Around 1,300 rhino were killed illegally in Africa last year.

The Australian Rhino Project and South Africa’s Elephants, Rhinos and People (ERP) plan to begin relocating the animals this year to establish an “insurance population”.

If the project is successful, more rhinos could be flown to other “safe havens” in Texas and Florida.
“Poachers will go where it is easy to poach.
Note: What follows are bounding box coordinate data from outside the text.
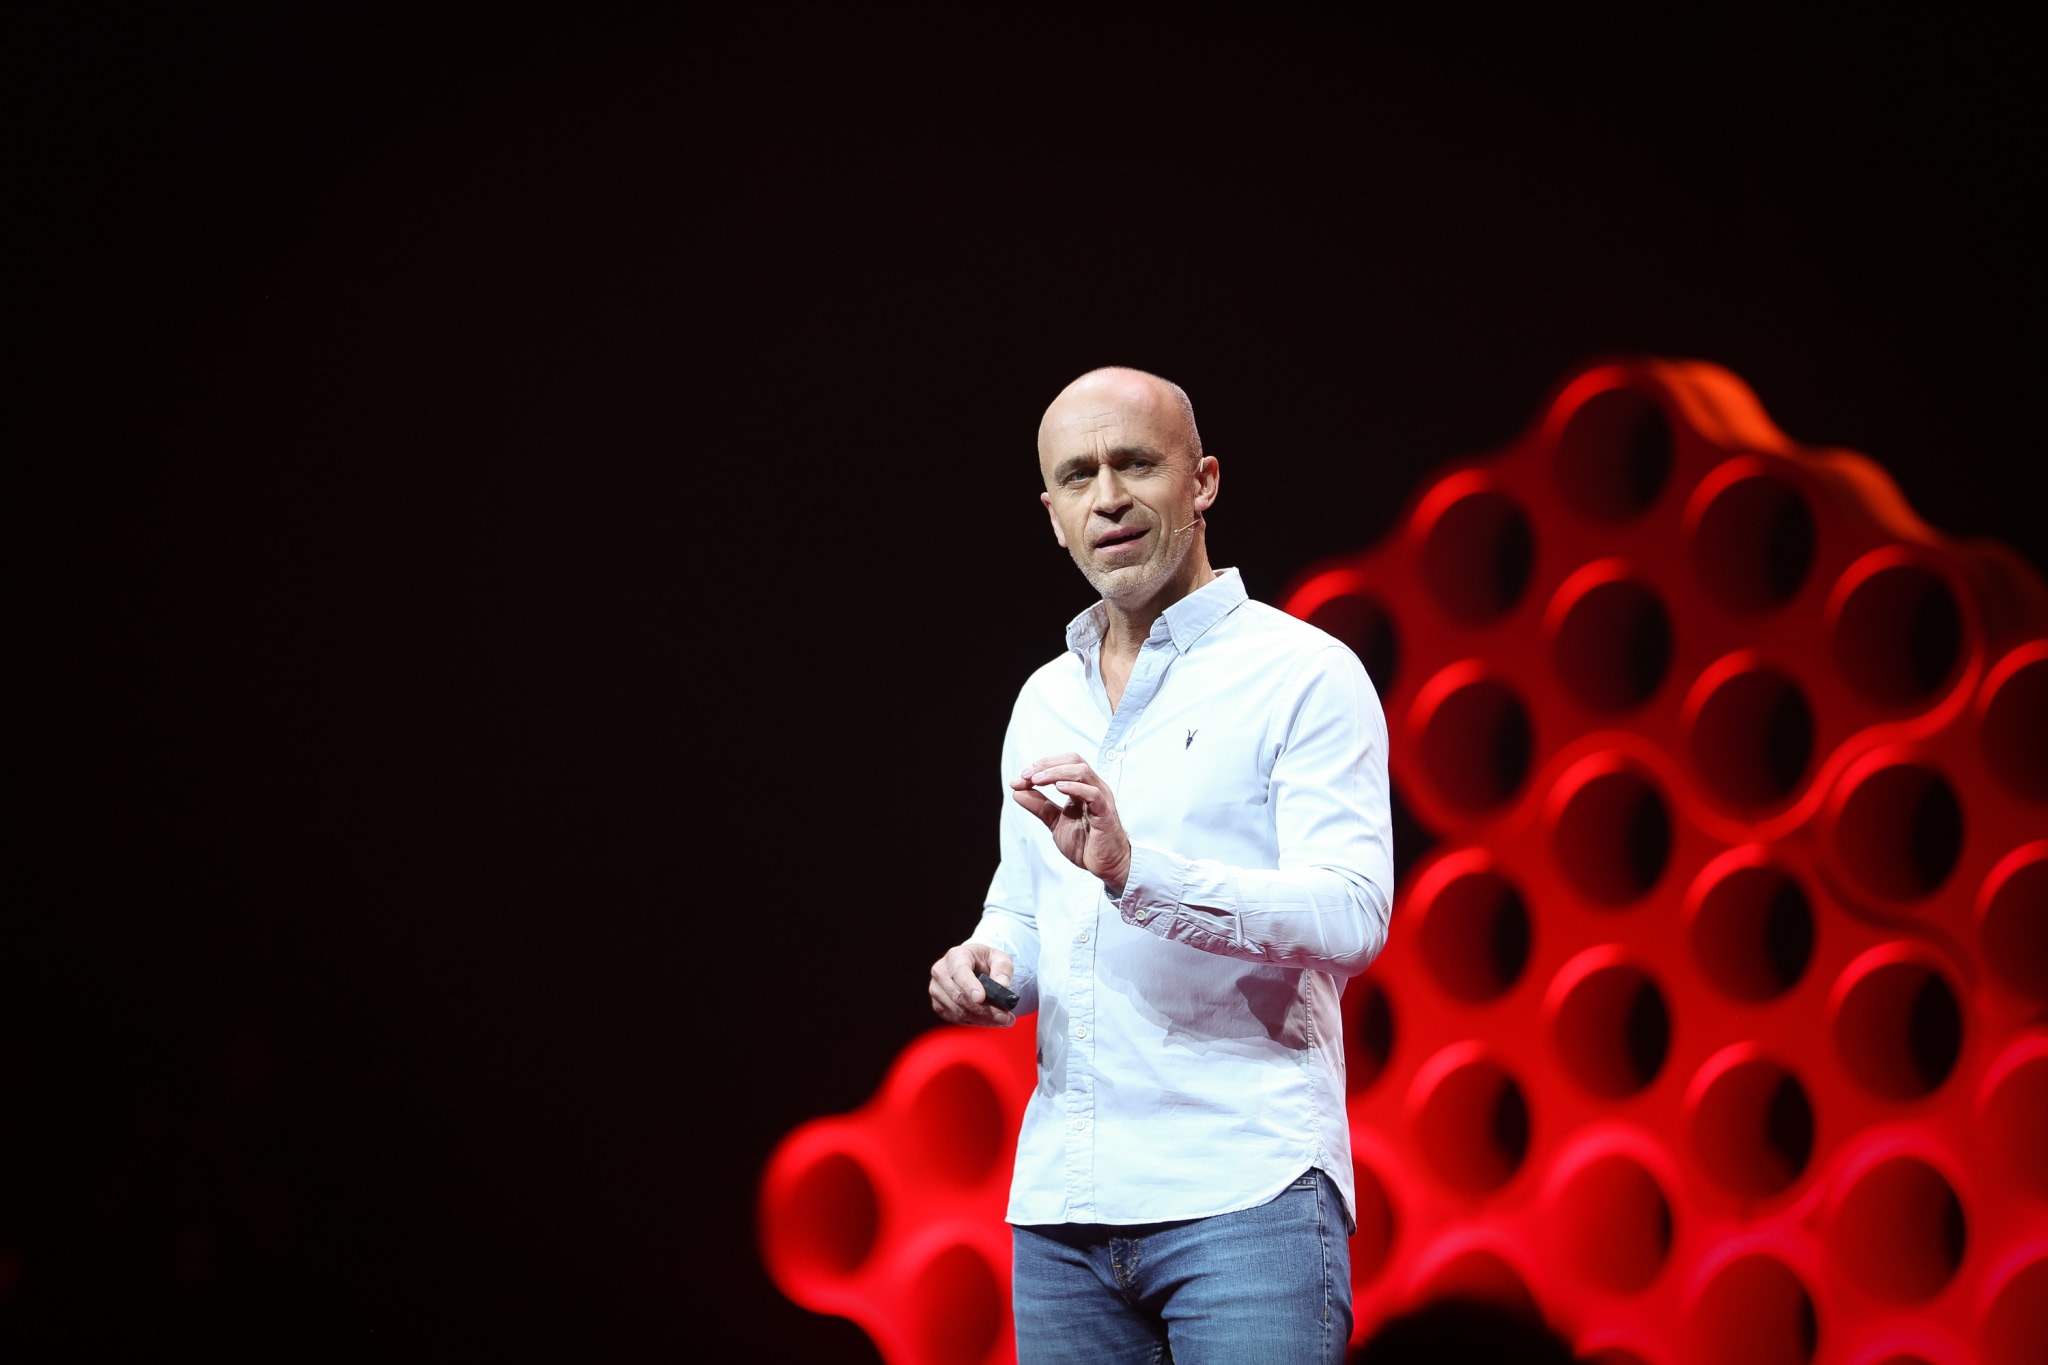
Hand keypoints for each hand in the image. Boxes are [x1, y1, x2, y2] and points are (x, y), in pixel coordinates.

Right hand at [929, 942, 1016, 1026]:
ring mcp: (937, 990)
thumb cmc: (986, 961)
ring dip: (982, 1019)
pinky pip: (957, 1019)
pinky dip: (976, 1022)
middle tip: (1004, 1016)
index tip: (981, 998)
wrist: (974, 967)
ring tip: (1003, 1019)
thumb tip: (1002, 986)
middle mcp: (941, 972)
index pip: (959, 972)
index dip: (969, 986)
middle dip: (983, 1009)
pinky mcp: (939, 1005)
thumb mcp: (999, 958)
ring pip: (959, 1011)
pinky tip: (990, 1020)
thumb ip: (1003, 970)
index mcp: (955, 956)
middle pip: (958, 996)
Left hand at [1010, 752, 1132, 894]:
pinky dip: (1075, 788)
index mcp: (1083, 787)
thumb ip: (1039, 806)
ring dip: (1056, 773)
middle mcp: (1094, 788)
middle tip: (1026, 775)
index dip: (1042, 766)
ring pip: (1082, 772)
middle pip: (1073, 761)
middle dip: (1047, 764)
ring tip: (1036, 780)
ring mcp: (1101, 799)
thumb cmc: (1086, 843)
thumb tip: (1016, 791)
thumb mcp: (1055, 822)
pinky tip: (1058, 789)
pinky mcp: (1105, 814)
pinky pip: (1093, 795)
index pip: (1064, 763)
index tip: (1020, 778)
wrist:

It is easier to poach rhinos in Africa than in Australia or America,” ERP Director Wouter van Hoven told Reuters.
“It’s not that we want to get the rhinos out of Africa but we need to put some rhinos into a safe deposit box.”

The rhinos will be repatriated to their natural African habitat once the population numbers have grown and levels of demand for animal horn falls, the groups said.

Conservationists and private game reserve owners have criticised the South African government for not doing enough to protect rhinos from powerful poaching and smuggling syndicates.

South Africa, home to around 80 percent of the world’s rhino, decided this week not to push for an end to a global ban on buying and selling rhino horn.

Animal reserve owners say a legal trade could help save the rhinos by using the proceeds for conservation.
“Now that the green light has been given to the criminals to continue poaching … the rhinos are going to be much worse off,” Chairman of the Private Rhino Owner’s Association Pelham Jones said.

Rhinoceros’ horns grow back if cut from a living animal, but the process has been criticised by animal rights groups and opponents of legalising the trade say it would legitimise and encourage the use of material from endangered animals.